2017年もやってきたLGBT(性的マイノリティ)の一大イベント「TOKYO RAINBOW PRIDE(東京レインボープライド)」。
すでにゴールデンウィークの定番イベントとして一般にも周知されてきた感がある。イベントを支えてきた共同代表の山縣真矢(やまがた しんや)さんに、これまでの歴史と、今後の方向性について聞いた。
東京でのプライドパレードという意味では1994年をはじめに断続的に行われていました。紆余曲折あって今の形になって6年目ですね。私自身は2002年から実行委員としてパレードに関わっています。
その当時は新宿2丁目のゲイ・コミュニティが中心になっての開催でした。実行委員もボランティアも7、8割がゲイ。あとはレズビアンの人とトランスジェンダーの人が数名いるだけだった。
資金集めにも苦労して、僕らスタッフが自分の行きつけのゲイバーを回って名刺大の広告を取ってきたものです。あとは当時、まだ売上が好調だったゲイ雑誌からも協賛してもらいました。企業の協賛はごく少数でそれもほとんどは外資でした。
今は国内、外資含めて錚々たる企業が協賛に名を連ねてくれています。とはいえ入ってくるものが増えたぶん、出て行くものも増えているので決して楽ではありません。
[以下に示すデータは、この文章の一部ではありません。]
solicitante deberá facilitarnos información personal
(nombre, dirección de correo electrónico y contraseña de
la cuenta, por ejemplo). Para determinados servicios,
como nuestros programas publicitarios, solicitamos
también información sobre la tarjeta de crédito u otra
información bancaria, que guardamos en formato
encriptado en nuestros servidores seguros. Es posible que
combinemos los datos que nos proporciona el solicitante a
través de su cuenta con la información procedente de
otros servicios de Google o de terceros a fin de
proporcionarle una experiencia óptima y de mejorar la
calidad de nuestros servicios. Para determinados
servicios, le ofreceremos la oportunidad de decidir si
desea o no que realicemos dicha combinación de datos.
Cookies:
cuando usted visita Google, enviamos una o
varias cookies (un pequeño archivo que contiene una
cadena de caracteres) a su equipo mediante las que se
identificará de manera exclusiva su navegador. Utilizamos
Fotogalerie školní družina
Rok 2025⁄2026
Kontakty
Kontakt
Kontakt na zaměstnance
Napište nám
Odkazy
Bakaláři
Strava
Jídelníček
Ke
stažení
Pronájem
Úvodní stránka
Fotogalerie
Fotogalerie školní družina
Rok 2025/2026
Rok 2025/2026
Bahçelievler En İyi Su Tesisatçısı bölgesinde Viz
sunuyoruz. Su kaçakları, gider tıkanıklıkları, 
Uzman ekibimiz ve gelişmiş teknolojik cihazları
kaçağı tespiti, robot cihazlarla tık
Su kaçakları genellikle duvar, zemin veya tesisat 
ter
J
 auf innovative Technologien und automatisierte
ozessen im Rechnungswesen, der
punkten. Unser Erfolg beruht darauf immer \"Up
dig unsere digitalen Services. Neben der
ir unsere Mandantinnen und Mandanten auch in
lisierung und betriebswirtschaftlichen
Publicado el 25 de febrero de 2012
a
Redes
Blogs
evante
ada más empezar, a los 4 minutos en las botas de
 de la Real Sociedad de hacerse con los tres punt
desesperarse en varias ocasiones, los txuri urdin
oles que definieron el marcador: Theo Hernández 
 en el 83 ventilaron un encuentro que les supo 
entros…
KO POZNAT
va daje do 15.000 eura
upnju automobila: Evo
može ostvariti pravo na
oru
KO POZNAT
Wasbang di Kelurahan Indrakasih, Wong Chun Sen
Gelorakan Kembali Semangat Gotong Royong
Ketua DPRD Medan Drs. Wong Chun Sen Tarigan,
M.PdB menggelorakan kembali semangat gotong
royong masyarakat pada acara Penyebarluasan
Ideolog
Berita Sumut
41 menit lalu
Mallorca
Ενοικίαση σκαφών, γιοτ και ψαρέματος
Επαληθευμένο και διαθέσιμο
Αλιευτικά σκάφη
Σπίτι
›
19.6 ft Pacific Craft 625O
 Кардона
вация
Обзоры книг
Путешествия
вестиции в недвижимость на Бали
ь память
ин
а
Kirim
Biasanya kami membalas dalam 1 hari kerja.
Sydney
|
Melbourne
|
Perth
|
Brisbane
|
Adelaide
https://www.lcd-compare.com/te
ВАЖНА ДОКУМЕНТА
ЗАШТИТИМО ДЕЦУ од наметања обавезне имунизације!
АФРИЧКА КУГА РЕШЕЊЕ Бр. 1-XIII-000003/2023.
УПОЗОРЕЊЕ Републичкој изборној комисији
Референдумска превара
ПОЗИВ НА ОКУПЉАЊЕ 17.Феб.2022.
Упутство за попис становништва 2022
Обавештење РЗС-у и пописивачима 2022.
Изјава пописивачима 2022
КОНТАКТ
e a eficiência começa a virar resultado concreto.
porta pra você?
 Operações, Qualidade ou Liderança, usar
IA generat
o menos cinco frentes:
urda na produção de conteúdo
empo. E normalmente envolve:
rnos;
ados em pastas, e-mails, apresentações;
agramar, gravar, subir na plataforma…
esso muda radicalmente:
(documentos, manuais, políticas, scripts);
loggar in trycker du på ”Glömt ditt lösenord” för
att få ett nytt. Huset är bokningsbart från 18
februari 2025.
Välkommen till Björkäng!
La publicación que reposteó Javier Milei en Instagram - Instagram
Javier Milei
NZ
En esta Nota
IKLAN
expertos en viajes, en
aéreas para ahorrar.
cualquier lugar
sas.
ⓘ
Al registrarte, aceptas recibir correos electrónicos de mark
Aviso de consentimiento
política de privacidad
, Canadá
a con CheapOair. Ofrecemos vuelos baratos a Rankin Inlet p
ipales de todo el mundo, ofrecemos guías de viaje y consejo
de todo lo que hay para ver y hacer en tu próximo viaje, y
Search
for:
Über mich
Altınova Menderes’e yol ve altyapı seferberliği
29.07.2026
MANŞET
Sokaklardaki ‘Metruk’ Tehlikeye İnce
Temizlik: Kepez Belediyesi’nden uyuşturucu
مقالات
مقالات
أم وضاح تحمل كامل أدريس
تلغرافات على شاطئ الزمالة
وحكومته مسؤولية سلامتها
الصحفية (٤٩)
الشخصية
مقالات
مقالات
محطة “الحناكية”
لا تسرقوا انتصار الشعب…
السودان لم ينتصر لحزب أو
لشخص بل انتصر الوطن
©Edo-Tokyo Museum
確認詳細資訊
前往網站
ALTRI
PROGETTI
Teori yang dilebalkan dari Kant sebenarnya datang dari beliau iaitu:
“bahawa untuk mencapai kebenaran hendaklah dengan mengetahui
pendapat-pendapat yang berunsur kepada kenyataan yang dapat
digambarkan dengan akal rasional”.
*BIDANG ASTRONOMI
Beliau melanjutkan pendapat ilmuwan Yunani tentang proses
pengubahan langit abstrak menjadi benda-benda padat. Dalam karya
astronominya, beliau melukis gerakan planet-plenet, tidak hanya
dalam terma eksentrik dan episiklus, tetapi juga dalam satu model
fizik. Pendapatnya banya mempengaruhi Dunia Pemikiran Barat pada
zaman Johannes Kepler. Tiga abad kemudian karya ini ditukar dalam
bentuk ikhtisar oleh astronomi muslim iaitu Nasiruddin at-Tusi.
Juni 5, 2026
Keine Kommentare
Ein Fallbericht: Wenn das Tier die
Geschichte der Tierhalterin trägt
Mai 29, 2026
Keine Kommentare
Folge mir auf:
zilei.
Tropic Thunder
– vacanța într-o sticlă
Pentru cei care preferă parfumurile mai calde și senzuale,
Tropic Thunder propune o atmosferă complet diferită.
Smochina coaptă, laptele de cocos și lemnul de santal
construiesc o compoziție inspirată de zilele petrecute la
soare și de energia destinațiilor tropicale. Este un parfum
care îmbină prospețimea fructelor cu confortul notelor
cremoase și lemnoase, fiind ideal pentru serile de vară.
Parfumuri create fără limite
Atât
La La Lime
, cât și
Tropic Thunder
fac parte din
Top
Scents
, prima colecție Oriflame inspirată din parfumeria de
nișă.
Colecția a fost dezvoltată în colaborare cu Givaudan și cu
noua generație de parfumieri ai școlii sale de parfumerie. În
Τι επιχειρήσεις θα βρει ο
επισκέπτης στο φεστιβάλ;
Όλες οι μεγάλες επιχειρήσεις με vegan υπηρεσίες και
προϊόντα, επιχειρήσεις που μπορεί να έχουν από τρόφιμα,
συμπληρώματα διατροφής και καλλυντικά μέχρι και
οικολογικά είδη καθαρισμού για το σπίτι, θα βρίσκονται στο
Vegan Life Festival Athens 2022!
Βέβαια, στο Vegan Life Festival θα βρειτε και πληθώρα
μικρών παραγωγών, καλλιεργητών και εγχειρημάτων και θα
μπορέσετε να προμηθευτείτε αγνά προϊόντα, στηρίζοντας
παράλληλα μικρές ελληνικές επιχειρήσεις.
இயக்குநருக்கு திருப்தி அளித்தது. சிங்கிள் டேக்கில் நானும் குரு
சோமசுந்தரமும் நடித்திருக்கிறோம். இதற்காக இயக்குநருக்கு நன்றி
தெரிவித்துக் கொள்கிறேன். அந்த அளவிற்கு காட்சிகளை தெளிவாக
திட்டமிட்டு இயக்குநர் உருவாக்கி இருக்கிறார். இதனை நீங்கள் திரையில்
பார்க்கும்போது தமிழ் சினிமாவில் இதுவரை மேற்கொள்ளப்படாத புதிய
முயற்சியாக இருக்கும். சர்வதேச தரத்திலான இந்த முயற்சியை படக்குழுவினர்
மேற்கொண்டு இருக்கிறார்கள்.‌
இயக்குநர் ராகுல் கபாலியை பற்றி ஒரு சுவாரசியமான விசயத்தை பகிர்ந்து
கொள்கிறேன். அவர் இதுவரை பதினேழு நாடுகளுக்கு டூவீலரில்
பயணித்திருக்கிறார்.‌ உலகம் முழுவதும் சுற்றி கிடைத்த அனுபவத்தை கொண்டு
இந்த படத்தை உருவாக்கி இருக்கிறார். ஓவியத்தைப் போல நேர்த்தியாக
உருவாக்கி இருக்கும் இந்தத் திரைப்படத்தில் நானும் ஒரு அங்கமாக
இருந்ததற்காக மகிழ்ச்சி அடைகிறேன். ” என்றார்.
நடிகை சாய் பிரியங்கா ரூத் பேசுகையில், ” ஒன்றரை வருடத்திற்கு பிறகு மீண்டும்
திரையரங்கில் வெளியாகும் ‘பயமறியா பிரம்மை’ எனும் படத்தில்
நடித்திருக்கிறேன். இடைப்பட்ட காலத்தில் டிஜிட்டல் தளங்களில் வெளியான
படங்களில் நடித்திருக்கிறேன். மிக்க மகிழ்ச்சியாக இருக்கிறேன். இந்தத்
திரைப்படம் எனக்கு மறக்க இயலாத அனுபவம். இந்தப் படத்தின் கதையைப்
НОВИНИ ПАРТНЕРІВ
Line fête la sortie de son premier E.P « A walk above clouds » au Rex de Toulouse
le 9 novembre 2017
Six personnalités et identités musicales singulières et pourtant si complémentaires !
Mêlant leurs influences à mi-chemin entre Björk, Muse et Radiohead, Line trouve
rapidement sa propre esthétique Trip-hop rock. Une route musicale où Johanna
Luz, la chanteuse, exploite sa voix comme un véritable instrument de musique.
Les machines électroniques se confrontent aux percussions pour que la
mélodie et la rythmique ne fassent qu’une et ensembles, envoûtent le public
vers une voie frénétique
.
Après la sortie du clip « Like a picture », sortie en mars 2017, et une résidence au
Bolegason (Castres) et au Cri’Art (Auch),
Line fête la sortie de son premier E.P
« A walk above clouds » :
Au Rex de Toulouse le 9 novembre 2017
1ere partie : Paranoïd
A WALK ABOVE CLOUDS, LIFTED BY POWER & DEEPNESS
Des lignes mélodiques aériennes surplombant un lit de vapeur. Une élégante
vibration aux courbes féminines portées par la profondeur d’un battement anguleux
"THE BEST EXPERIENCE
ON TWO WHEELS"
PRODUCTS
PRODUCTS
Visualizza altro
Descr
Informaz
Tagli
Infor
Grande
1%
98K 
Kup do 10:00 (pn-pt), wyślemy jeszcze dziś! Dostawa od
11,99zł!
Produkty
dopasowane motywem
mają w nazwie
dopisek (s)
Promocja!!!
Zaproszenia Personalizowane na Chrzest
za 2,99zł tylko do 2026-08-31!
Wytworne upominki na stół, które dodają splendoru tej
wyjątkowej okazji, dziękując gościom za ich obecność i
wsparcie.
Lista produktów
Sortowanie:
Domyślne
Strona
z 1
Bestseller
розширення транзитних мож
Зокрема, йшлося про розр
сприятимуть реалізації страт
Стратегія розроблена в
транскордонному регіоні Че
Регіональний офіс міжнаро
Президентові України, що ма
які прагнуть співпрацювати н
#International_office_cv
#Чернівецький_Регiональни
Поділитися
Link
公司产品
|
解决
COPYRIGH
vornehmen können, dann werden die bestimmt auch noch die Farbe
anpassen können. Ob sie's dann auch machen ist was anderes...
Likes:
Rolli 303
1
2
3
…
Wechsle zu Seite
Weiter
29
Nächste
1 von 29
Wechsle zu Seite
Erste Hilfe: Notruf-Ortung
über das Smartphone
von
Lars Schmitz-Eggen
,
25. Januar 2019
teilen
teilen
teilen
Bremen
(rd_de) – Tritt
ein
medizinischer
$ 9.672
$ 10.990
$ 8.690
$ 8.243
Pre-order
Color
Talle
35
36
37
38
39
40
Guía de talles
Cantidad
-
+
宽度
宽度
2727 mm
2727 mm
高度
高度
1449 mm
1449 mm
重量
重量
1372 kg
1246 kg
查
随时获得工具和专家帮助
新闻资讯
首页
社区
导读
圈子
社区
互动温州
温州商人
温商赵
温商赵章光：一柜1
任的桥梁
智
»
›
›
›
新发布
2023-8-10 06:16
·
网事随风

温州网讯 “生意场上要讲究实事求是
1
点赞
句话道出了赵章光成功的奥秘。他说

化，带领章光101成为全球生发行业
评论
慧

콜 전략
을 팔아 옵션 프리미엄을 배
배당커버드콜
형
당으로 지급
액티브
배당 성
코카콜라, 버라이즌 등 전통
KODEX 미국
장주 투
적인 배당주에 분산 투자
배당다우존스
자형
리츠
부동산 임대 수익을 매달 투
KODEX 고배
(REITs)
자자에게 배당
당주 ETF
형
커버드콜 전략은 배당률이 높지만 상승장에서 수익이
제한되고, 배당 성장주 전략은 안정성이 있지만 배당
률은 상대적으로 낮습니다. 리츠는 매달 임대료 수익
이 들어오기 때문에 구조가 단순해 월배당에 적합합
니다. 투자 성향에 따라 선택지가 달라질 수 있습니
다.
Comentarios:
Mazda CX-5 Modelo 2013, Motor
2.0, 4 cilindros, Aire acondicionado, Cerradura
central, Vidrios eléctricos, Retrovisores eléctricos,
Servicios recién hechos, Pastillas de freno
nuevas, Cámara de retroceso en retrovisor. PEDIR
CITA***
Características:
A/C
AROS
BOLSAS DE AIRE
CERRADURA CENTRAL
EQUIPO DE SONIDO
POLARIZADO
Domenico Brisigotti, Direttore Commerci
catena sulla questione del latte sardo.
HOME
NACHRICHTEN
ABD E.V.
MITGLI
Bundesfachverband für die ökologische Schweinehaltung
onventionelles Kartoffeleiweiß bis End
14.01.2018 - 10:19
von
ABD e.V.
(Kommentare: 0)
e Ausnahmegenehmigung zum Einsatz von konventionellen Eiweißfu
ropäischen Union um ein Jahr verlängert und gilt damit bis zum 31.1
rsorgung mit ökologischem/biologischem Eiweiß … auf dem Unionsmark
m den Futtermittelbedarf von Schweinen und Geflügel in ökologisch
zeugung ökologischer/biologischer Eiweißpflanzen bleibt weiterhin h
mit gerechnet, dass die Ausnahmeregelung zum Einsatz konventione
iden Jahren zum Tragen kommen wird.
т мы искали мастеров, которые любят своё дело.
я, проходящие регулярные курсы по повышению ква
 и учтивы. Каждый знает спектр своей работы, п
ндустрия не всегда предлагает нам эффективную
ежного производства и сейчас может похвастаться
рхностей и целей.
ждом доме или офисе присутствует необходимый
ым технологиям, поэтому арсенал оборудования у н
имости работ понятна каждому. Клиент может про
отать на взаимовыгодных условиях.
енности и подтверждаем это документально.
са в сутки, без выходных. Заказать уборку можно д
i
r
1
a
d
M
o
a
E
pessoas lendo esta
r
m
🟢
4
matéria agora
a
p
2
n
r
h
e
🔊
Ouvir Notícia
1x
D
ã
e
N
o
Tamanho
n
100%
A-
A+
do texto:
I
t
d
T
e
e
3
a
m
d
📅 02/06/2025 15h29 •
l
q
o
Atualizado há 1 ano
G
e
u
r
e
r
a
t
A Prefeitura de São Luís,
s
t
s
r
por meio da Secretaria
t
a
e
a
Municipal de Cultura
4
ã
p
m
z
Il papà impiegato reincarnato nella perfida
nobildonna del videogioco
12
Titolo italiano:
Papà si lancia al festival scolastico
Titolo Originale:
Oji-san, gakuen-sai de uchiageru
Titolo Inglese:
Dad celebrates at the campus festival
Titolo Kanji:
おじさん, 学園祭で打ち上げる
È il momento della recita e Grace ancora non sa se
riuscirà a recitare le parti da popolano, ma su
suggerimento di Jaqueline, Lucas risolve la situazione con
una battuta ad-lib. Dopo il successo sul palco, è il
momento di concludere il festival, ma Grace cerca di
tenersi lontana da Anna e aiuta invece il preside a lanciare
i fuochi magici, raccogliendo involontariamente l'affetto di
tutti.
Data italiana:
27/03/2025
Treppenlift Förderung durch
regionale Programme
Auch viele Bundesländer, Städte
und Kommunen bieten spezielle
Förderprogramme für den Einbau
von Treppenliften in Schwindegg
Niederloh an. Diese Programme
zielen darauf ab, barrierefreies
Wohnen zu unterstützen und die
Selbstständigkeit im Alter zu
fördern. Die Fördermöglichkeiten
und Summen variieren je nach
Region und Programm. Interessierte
スタッフもボランティアでノーギャラですし、それどころか関係者を新宿2丁目に案内する時など自腹を切ることもあります。私の本業はライター&編集者なのですが、オフィシャルマガジンの『BEYOND』は、取材から原稿作成、編集までかなりの部分を担当しています。
現在はゲイ以外のセクシュアリティの参加者が増えました。十数名いる執行委員のうちゲイは半数くらいで、レズビアンもトランスジェンダーもストレート(異性愛者)もいます。
先日、ボランティアスタッフ全体のミーティングがありましたがやはりストレートの人も多く、高校生も40名ほどいてかなり若い人が多い印象でした。そういう意味では以前より開かれて、参加者のセクシュアリティも年齢も多様性が進んでいます。
(中略)
最近、教育勅語を肯定する発言を政治家がしたり、古い家族観に固執するような政治家の動きがあります。また在日外国人へのヘイトが問題になり、残念なことにそれを支持する一定の勢力も存在する。そういう勢力というのはどう考えてもLGBTのことを認めないでしょう。しかしこれはLGBTという論点のみならず日本全体の問題だと感じています。
こういう風潮がもっとひどくなって、社会からの圧力でプライドパレードが出来ないというようなことになったら、その時は本当に恐ろしいと思います。たとえば戦時中にTOKYO RAINBOW PRIDEみたいなパレードは絶対に出来ないわけで、LGBTのことだけを考えていると足元をすくわれるような気がするのです。いま私たちが積み上げているものも、おかしな人が権力を握ったらいっきに吹き飛んでしまう。
他のマイノリティの問題についても目を向けながら、もっと大きな枠組みで取り組んでいかなければいけないと思っています。